> Problem:
Rewrite the part of the records that opens with the line containing "Here is a beaker" and closes with the line containing "Reading: 400 (mL)", putting "flask" wherever "beaker" appears and leaving everything else unchanged.

---------------

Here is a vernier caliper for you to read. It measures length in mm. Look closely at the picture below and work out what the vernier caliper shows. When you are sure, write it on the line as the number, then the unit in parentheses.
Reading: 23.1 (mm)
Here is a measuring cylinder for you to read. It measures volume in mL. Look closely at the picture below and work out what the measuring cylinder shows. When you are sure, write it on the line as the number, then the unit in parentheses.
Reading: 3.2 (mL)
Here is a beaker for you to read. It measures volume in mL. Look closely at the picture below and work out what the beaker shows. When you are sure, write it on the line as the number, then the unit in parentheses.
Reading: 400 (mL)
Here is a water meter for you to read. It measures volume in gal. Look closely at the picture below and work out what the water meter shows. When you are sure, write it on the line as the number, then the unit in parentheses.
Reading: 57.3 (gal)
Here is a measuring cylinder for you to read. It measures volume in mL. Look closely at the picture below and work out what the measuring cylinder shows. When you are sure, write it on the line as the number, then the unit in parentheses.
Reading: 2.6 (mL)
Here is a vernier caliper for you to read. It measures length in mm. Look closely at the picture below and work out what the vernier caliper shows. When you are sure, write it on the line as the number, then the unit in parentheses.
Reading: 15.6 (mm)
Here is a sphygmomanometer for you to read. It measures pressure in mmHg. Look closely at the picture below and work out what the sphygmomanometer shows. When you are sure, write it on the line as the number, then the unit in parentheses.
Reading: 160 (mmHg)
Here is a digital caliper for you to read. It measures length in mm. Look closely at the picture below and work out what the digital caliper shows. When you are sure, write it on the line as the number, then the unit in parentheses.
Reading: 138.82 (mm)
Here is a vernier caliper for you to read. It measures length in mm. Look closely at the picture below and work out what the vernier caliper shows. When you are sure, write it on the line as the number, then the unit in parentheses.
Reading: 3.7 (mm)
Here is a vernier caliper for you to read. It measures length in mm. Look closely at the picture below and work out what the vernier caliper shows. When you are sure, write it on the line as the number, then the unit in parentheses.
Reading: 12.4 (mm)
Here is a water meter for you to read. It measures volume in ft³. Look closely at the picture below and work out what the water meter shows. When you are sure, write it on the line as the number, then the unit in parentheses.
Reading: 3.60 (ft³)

---------------

> Finished task:
Here is a flask for you to read. It measures volume in mL. Look closely at the picture below and work out what the flask shows. When you are sure, write it on the line as the number, then the unit in parentheses.
Reading: 400 (mL)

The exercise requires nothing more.